Role of the Gut Microbiome in Modulating Interactions Between beta-Lactam Antibiotics and Statins in Coronary Heart Disease

Scritto il 17/02/2026
da Guohui Wang

J Cardiovasc Pharmacol. 2026 Feb 17. doi: 10.1097/FJC.0000000000001805. Online ahead of print.

ABSTRACT

Clinical evidence suggests that the lipid-lowering efficacy of statins may be diminished by concurrent β-lactam administration in patients with coronary heart disease (CHD), yet the mechanisms driving this potential drug-drug interaction, particularly the role of gut microbiota as a mediator, remain undefined. To address this gap, we conducted a retrospective analysis of data from a tertiary hospital spanning 5 years, enrolling 436 CHD patients on statin therapy who had two hospital admissions within a 3-month window. Patients were stratified into β-lactam-treated and antibiotic-free cohorts to assess the correlation between β-lactam exposure and statin efficacy. Additionally, 16S ribosomal RNA gene sequencing was employed to characterize and compare gut microbiota profiles between CHD patients receiving combined rosuvastatin and β-lactam therapy versus those on rosuvastatin monotherapy.
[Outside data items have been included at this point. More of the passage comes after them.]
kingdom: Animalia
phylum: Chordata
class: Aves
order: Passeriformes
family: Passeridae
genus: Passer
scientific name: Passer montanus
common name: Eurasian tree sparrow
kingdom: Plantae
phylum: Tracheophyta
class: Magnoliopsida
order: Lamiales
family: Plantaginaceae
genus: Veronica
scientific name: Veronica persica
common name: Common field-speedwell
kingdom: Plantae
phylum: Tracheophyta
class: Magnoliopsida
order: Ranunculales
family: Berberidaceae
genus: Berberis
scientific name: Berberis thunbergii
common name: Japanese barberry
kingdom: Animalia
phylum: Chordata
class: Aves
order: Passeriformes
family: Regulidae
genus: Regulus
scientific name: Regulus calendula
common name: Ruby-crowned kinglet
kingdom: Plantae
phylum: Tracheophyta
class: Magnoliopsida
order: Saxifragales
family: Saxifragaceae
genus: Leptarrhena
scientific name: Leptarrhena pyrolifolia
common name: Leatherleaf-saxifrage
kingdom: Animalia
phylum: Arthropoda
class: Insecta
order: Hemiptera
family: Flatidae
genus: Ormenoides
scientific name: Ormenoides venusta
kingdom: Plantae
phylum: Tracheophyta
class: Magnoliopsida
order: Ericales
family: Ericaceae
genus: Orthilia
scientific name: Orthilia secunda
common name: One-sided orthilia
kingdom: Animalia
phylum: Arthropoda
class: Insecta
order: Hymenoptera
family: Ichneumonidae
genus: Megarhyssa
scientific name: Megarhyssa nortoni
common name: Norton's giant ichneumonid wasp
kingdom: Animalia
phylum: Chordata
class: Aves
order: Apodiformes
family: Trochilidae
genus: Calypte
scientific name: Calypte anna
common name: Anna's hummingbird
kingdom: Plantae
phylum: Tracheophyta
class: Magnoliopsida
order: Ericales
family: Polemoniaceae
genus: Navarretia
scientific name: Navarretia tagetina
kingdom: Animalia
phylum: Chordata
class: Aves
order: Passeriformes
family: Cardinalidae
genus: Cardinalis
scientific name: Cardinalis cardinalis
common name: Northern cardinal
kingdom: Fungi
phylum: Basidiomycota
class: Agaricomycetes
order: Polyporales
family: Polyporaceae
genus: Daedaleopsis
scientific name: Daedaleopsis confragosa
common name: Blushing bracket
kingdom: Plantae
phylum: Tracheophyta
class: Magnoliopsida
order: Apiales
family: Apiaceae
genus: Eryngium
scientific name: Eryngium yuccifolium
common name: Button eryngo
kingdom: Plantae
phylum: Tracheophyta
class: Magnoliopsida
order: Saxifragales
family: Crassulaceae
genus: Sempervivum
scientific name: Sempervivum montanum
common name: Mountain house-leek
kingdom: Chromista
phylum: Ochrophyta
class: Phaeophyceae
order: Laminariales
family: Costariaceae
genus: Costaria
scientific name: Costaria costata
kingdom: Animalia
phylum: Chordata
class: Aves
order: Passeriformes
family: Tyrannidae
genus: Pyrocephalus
Our findings demonstrated that β-lactam exposure was associated with elevated low-density lipoprotein cholesterol and total cholesterol levels. Both rosuvastatin and β-lactams induced significant alterations in gut microbiota composition, with distinct shifts in bacterial taxa abundances: rosuvastatin increased the relative abundance of Faecalibacterium and Dysosmobacter, whereas β-lactams disrupted the abundance of Faecalibacterium, Roseburia, and Dysosmobacter. Collectively, these results indicate that concomitant β-lactam use impairs rosuvastatin efficacy in CHD patients, likely via perturbation of gut microbiota composition. Rosuvastatin may exert a portion of its cardioprotective effects through modulation of gut microbiota, and β-lactams may abrogate this benefit by depleting key bacterial taxa linked to statin-mediated lipid regulation. Notably, Dysosmobacter emerges as a potential mediating species in this interaction, supporting a microbiome-dependent mechanism underlying the reduced lipid-lowering efficacy of rosuvastatin during β-lactam co-administration.